■ The problem
Reproduce the listing in full, exactly as written, but without images.

■ Material provided
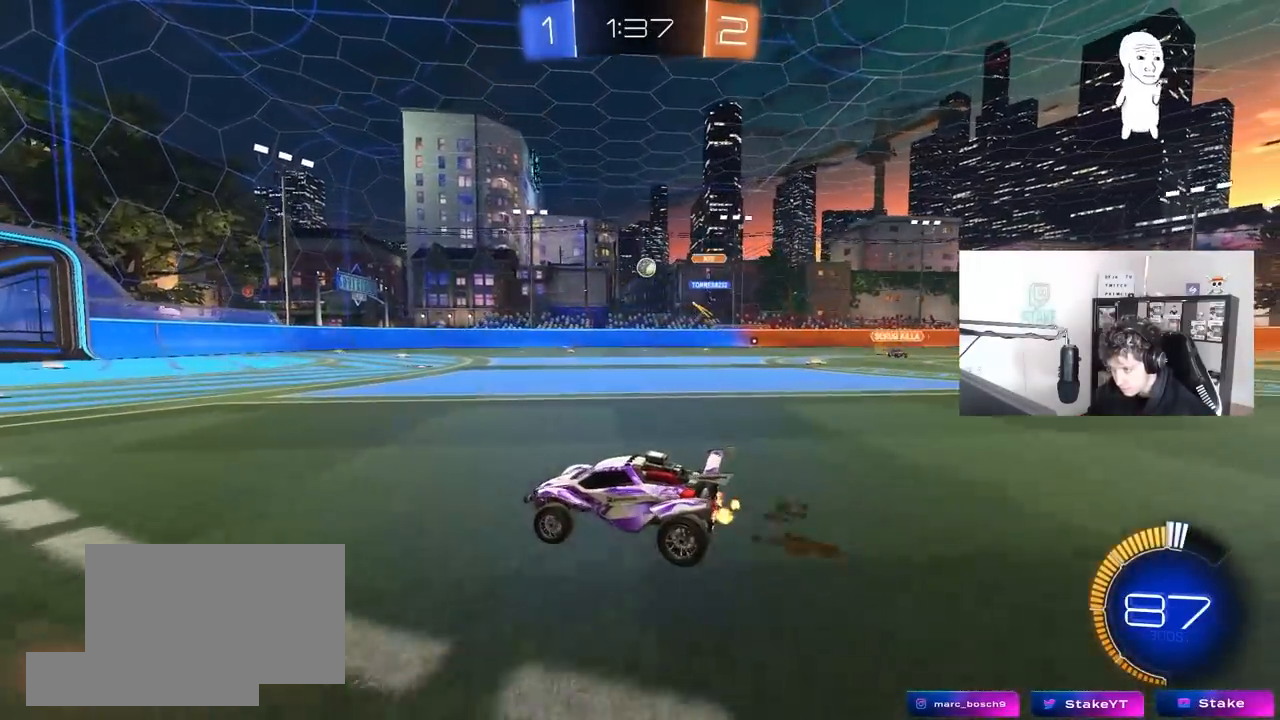
Gameplay with keyboard and mouse; each line is a JSON object with the keys and mouse buttons held at the frame after it. "events" lists presses ("down") and releases ("up") of "1", "2", "3", "4", "5", "a", "alt", "c", "caps_lock", "ctrl", "d", "e", "f", "g", "q", "r", "s", "shift", "space", "t", "tab", "v", "w", "x", "z", "mouse_left", "mouse_wheel" and "mouse_right" between this image and that frame as [ms after this image, input, new state], when the widget could be followed in between. "mouse_left", "mouse_wheel", "mouse_right" = the "left", "wheel", "right" buttons of the "mouse" list. No other keys are recorded. "wheel" means that the mouse wheel is clicked or scrolled. "mouse_move" is the direction in which the mouse moves at that frame (one of eight, or "still"), when it could be read.
{"keys": ["w"], "mouse": [], "mouse_move": "still", "events": [[67, "a", "up"], [267, "mouse_left", "down"], [350, "d", "down"], [500, "d", "up"], [500, "mouse_left", "up"]]}
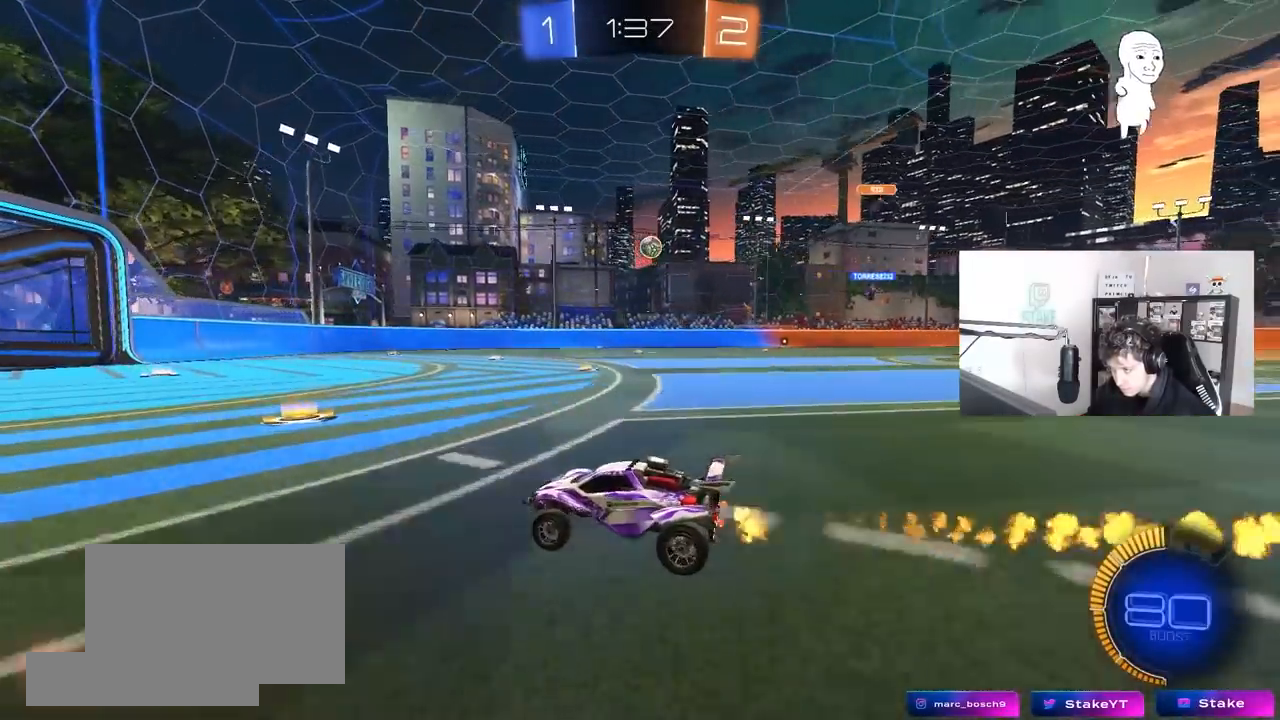
{"keys": ["w"], "mouse": [], "mouse_move": "still", "events": [[83, "d", "down"], [317, "d", "up"]]}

■ Answer space
Gameplay with keyboard and mouse; each line is a JSON object with the keys and mouse buttons held at the frame after it. "events" lists presses ("down") and releases ("up") of "1", "2", "3", "4", "5", "a", "alt", "c", "caps_lock", "ctrl", "d", "e", "f", "g", "q", "r", "s", "shift", "space", "t", "tab", "v", "w", "x", "z", "mouse_left", "mouse_wheel" and "mouse_right" between this image and that frame as [ms after this image, input, new state], when the widget could be followed in between. "mouse_left", "mouse_wheel", "mouse_right" = the "left", "wheel", "right" buttons of the "mouse" list. No other keys are recorded. "wheel" means that the mouse wheel is clicked or scrolled. "mouse_move" is the direction in which the mouse moves at that frame (one of eight, or "still"), when it could be read.
{"keys": ["w"], "mouse": [], "mouse_move": "still", "events": [[67, "a", "up"], [267, "mouse_left", "down"], [350, "d", "down"], [500, "d", "up"], [500, "mouse_left", "up"]]}
{"keys": ["w"], "mouse": [], "mouse_move": "still", "events": [[83, "d", "down"], [317, "d", "up"]]}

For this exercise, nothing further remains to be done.